Q. Our son is planning to marry a woman we don’t think is right for him. To be blunt, we don’t really like her much either. She is 14 years younger, extremely childish and clingy, barely supports herself and is uneducated. Our son, in contrast, is well-educated, has a good job and is responsible. But he seems to have the blinders on. (Other family members totally agree.) We wonder if his fiancé sees him as her meal ticket. We can’t understand why he’s so enamoured, but we suspect if they do marry that it won’t last. We know it’s not our choice to make but we also wonder if we should be saying something before it’s too late.
Irene and Ray, Ottawa
A. That’s a rotten situation, and you may not like the advice you’re going to get, but here goes: you need to tell your son how you feel. In fact, you should tell both your son and his fiancé how you feel.
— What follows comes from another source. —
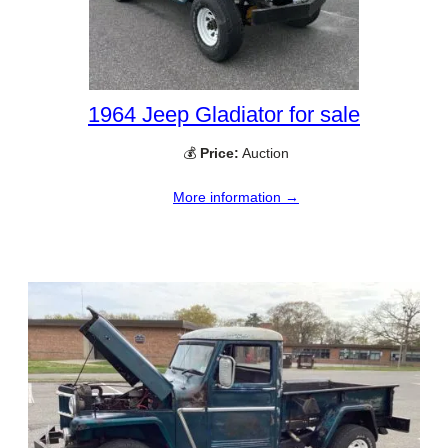
1964 Jeep Gladiator for sale
💰
Price:
Auction
More information →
I know, I know. That sounds impossibly awkward, but that’s the advice offered by Dr. Guy Grenier, a London, Ont.-based clinical psychologist and author. Dr. Grenier says there are three important factors essential for a healthy relationship: love, conflict management and a lot of similarities. Rather than saying something like, "We don’t like the fact you have a lousy job and our son has a good career” or “We think you’re badly matched," Dr. Grenier suggests you try something like, “We have real doubts about the viability of this relationship. We know that one of the three important things in a healthy relationship is similarities, and we see a lot of dissimilarities between the two of you.”
But no matter how you choose to say it, something needs to be said, he insists. You may worry you’ll offend the couple and you might, but there’s also a risk in saying nothing.